Forward-looking statements

This press release may contain forward-looking statements (within the meaning of applicable securities laws) that reflect the Company’s current expectations regarding future events. Forward-looking statements are identified by words such as “believe”, “anticipate”, “project”, “expect”, “intend”, “plan”, “will”, “may”, ” estimate” and other similar expressions. These statements are based on the Company’s expectations, estimates, forecasts and projections and include, but are not limited to, statements regarding the future success of the Company’s business. Financial performance figures in Canadian dollars, unless otherwise indicated by “U” representing US dollars.
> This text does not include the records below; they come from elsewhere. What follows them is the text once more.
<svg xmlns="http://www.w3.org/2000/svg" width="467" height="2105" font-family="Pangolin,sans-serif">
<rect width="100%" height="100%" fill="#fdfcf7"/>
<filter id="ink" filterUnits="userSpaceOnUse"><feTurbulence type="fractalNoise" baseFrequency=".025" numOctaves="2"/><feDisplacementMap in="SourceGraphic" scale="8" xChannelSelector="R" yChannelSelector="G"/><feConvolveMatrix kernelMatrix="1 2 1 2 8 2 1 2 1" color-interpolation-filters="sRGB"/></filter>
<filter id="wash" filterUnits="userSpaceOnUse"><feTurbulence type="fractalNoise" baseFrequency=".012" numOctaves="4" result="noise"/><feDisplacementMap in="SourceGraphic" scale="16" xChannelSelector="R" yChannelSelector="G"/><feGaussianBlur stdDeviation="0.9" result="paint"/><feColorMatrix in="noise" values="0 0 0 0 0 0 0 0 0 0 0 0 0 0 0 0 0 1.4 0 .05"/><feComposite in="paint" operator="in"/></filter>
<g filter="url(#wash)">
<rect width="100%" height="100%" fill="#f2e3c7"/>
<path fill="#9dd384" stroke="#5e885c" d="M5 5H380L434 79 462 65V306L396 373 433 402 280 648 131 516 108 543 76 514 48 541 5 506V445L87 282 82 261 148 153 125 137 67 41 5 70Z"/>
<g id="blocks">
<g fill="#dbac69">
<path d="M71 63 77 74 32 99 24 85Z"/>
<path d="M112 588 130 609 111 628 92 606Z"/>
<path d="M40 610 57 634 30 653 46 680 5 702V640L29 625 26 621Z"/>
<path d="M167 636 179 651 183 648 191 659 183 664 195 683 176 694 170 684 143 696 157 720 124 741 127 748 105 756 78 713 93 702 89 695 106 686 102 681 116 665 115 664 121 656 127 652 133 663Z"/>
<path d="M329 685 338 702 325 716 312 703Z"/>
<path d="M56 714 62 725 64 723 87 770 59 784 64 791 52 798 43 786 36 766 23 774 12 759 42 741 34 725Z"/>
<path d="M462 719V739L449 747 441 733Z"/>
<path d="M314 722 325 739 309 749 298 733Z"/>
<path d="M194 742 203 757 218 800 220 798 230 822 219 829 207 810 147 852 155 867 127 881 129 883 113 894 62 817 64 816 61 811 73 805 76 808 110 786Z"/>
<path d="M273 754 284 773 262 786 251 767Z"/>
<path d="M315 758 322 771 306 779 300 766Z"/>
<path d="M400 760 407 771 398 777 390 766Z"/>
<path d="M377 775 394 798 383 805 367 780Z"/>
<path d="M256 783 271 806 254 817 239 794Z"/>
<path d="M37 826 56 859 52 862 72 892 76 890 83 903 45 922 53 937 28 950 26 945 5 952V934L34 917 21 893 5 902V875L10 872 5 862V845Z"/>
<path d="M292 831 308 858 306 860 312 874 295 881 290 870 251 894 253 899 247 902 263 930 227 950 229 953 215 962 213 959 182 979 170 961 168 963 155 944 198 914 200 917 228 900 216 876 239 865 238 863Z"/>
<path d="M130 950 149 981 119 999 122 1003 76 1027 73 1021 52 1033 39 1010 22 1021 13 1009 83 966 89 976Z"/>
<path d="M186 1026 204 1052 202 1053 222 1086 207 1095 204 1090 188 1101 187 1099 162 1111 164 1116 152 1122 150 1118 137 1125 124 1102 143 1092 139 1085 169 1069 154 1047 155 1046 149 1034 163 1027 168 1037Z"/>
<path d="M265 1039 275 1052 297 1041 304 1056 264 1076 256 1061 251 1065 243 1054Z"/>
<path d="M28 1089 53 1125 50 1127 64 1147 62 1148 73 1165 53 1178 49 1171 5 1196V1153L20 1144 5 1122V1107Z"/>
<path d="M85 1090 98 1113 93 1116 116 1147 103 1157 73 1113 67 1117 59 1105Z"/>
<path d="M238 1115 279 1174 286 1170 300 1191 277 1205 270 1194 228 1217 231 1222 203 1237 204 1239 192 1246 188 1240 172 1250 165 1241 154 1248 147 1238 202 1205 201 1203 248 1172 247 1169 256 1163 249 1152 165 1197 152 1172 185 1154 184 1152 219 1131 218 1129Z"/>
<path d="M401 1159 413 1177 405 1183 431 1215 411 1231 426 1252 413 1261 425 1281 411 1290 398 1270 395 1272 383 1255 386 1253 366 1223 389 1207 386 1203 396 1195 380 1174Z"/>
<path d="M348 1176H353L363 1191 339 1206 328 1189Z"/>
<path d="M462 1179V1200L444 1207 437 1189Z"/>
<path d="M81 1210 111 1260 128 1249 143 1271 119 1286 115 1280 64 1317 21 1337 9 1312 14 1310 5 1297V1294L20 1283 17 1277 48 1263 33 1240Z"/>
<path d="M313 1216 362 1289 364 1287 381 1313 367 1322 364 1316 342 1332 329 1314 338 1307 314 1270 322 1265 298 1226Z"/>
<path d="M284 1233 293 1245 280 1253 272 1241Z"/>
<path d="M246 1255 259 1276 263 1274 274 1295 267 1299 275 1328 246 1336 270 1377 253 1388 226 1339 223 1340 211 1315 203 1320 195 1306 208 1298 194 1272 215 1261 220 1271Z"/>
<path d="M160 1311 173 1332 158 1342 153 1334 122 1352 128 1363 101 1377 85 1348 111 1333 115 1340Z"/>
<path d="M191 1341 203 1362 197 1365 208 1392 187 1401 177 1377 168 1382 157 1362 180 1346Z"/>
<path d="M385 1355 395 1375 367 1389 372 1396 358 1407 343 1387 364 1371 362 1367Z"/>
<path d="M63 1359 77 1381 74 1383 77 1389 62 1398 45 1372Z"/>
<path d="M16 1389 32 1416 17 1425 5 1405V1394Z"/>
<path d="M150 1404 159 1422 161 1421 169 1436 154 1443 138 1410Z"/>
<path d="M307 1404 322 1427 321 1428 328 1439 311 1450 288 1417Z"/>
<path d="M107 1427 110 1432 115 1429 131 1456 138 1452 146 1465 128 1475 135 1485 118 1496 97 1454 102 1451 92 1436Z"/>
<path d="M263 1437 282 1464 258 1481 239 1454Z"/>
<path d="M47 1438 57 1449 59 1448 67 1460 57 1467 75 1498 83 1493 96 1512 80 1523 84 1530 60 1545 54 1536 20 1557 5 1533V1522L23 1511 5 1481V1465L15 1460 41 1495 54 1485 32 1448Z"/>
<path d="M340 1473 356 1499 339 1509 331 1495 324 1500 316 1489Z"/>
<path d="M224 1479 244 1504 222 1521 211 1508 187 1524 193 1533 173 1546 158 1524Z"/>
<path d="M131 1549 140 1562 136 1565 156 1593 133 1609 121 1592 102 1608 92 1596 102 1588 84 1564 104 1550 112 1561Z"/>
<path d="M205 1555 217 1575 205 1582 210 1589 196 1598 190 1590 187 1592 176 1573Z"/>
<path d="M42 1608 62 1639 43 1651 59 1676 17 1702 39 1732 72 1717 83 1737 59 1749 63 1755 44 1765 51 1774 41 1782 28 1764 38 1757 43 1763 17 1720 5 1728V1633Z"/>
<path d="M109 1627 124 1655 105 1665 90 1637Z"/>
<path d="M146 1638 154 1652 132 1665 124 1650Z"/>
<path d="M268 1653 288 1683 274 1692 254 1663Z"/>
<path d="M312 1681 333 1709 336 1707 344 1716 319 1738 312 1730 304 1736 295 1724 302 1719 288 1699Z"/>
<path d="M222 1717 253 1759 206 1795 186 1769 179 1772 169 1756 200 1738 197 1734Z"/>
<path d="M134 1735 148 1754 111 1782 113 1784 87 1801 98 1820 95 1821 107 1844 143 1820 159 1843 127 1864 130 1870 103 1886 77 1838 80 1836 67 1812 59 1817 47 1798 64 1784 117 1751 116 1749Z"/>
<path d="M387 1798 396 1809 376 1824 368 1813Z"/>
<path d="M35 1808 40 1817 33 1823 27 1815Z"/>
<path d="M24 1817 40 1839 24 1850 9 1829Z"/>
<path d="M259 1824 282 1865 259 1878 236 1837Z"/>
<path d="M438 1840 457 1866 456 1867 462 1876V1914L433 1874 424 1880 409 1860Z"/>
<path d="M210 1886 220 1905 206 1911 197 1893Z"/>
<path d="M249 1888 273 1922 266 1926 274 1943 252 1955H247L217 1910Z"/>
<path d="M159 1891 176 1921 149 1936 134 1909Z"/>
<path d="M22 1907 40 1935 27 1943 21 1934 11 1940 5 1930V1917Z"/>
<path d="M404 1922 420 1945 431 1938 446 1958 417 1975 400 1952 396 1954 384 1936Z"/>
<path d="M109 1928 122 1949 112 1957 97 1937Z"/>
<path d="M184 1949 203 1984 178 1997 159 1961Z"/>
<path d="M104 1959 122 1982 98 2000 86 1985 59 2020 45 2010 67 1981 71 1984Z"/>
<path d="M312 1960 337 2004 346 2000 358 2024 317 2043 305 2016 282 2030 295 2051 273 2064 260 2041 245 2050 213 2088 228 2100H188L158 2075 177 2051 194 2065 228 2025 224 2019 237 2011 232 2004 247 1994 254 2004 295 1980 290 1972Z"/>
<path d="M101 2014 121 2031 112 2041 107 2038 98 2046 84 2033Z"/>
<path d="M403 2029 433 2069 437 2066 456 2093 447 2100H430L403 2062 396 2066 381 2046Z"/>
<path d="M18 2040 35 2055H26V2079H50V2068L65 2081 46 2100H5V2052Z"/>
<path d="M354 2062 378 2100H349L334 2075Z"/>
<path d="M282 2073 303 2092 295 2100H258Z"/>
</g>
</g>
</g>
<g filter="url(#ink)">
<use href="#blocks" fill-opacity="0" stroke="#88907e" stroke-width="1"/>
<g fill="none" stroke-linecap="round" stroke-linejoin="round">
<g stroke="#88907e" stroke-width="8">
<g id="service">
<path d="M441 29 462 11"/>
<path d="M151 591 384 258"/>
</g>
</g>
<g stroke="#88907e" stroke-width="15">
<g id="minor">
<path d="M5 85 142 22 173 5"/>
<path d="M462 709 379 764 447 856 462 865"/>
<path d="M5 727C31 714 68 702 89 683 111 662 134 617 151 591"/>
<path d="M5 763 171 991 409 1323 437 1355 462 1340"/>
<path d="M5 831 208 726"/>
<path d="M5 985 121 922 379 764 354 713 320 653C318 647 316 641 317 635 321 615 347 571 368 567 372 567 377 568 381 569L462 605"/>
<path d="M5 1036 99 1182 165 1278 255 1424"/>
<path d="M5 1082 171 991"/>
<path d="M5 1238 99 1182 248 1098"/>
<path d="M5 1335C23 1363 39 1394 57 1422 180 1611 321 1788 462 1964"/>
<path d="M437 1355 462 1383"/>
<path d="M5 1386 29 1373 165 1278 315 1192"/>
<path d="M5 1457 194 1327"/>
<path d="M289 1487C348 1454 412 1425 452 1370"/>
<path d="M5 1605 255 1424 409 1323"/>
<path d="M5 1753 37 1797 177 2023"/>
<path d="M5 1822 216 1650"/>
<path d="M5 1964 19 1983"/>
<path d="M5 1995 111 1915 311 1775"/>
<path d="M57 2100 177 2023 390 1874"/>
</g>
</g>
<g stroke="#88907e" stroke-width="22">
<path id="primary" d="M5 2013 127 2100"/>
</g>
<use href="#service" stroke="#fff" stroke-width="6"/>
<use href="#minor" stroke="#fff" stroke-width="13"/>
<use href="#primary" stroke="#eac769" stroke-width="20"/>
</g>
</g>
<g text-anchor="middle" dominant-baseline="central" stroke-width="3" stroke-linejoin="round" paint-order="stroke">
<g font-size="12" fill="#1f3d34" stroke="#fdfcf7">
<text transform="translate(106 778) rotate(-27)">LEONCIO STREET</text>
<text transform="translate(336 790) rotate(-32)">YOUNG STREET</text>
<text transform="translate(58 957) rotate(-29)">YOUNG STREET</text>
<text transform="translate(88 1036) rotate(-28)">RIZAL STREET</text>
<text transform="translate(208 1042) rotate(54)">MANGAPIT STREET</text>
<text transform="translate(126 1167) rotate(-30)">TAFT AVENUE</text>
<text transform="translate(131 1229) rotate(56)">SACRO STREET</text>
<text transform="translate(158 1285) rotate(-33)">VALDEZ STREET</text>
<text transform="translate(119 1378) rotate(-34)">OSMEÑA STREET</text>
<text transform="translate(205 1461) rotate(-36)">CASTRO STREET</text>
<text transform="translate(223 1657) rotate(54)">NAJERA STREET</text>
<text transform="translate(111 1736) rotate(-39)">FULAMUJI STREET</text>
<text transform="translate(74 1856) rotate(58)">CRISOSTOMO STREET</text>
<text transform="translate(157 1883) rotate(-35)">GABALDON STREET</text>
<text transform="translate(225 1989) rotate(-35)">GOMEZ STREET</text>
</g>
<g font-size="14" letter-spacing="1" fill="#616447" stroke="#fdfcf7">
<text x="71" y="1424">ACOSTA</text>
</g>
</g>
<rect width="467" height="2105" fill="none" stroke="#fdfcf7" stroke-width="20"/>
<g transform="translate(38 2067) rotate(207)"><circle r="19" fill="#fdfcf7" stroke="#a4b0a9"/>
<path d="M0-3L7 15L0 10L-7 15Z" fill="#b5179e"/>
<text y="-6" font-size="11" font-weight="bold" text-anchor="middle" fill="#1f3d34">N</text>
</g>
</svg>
The forward-looking statements contained in this press release are based on certain assumptions, including, without limitation, the shares commencing trading on the TSXV. Forward-looking statements are not guarantees of future performance and involve risks and uncertainties that are difficult to control or predict. Several factors could cause actual results to differ materially from the results discussed in the forward-looking statements. Accordingly, readers should not place undue reliance on these forward-looking statements. Further, these forward-looking statements are made as of the date of this press release and, except as expressly required by applicable law, the Company undertakes no obligation to publicly update or revise any forward-looking statement, whether due to new information, future events or otherwise.

FOR MORE INFORMATION, PLEASE CONTACT:

For more information about Hank Payments Corp., please contact: Jason Ewart, EVP Capital Markets, at 1-833-HANKPAY. For Investor Relations, please contact [email protected] and visit the Company’s website at www.hankpayments.com.

Neither the TSX Venture Exchange nor its Regulation Services Provider (as that term is defined in the policies of the TSX Venture Exchange) accepts responsibility for the adequacy or accuracy of this release.